The Prototype Tax
Every prototyping tool extracts a tax. You pay it in fidelity loss, in translation effort, or in the delay between idea and feedback.
Figma prototypes look right but aren't real. They can't run your actual logic, can't connect to your API, can't reflect your component behavior. When you hand a Figma link to a stakeholder, you're asking them to mentally subtract the parts that are fake.
CodeSandbox and similar tools flip this: the code is real, but building UI from scratch is slow. You spend more time wiring up components than testing the idea.

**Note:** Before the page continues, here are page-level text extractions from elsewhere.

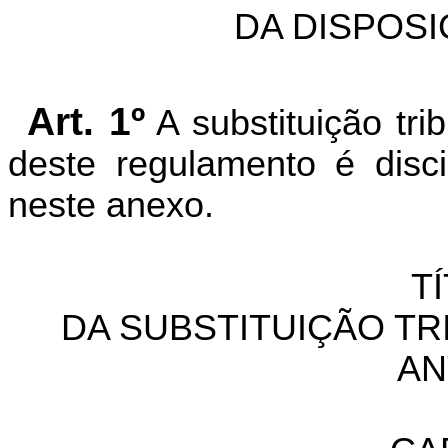
DA DISPOSI
Art. 1º
A substituição tri
deste regulamento é disc
neste anexo.
TÍ
DA SUBSTITUIÇÃO TR
AN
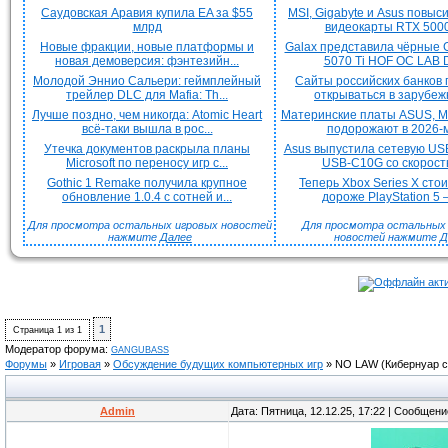
Саудовская Аравия купила EA за $55
MSI, Gigabyte и Asus повыс
млрд
видеокарты RTX 5000 
Новые фракции, новые платформы и
Galax представила чёрные 
новая демоверсия: фэнтезийн...
5070 Ti HOF OC LAB De
Молодой Эннио Сальери: геймплейный
Сайты российских банков
трейлер DLC для Mafia: Th...
открываться в зарубежн
Лучше поздно, чем никогда: Atomic Heart
Материнские платы ASUS, MS
всё-таки вышла в рос...
подорожают в 2026-м
Утечка документов раскрыла планы
Asus выпустила сетевую US
Microsoft по переносу игр с...
USB-C10G со скорость
Gothic 1 Remake получила крупное
Теперь Xbox Series X сто
обновление 1.0.4 с сотней и...
дороже PlayStation 5 —
Для просмотра остальных игровых новостей
Для просмотра остальных H
нажмите
Далее
новостей нажмите
Д
1
Страница
1
из
1
Модератор форума:
GANGUBASS
Форумы
»
Игровая
»
Обсуждение будущих компьютерных игр
»
NO LAW
(Кибернуар 
Admin
Дата: Пятница, 12.12.25, 17:22 | Сообщен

Weblab eliminates the tax by making your actual codebase the prototyping surface.
Building on Real Ground
When you prototype in Weblab, you're working inside your real project. The components are real. The styles are real. The data can be real.
The Workflow
You open a new branch, drag a few components onto the canvas, wire up some props, and you have something testable. You share the preview URL. You get feedback. You iterate.

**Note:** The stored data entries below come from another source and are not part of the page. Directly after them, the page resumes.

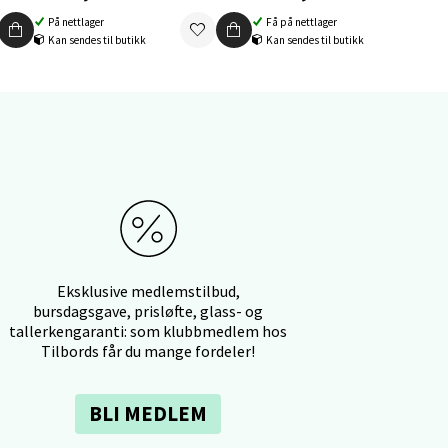
elg
På nettlager
Få på nettlager
Kan sendes til butikk
Kan sendes til butikk
elg
Eksklusive medlemstilbud,
bursdagsgave, prisløfte, glass- og
tallerkengaranti: som klubbmedlem hos
Tilbords får du mange fordeler!
elg
BLI MEDLEM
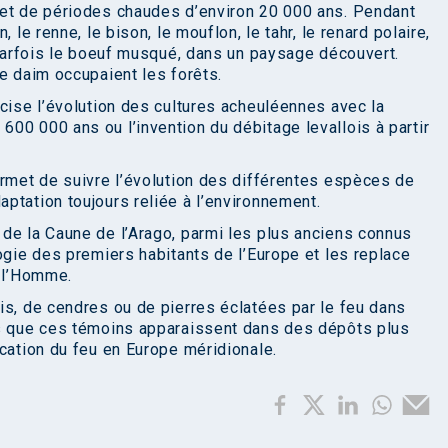
 et de périodes chaudes d’environ 20 000 ans. Pendant
 le renne, le bison, le mouflon, le tahr, le renard polaire,
 parfois le boeuf musqué, dans un paysage découvert.
e daim occupaient les forêts.
écise l’évolution des cultures acheuléennes avec la
00 000 ans ou l’invention du débitage levallois à partir
ermet de suivre l’évolution des différentes espèces de
ptation toujours reliée à l’environnement.
de la Caune de l’Arago, parmi les plus anciens connus
ogie des premiers habitants de l’Europe et les replace
e l’Homme.
is, de cendres ou de pierres éclatées par le feu dans
rs que ces témoins apparaissent dans des dépôts plus
ication du feu en Europe méridionale.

None of that required writing a single line of code from scratch. The prototype is the implementation — or at least close enough that turning it into one is a matter of hours, not days.
From Prototype to PR
Because Weblab writes real code, the prototype doesn't get thrown away. It becomes the PR. The components you placed on the canvas are real component calls in real files. The layout you arranged is a real layout in your codebase.
The Feedback Loop
The value of prototyping is feedback. The faster you get feedback, the faster you improve.
Weblab compresses the feedback loop by removing the "build prototype → present prototype → translate to code" cycle. You present the thing that becomes the code.
That's not a small efficiency improvement. It's a structural change in how fast ideas can move from conception to production.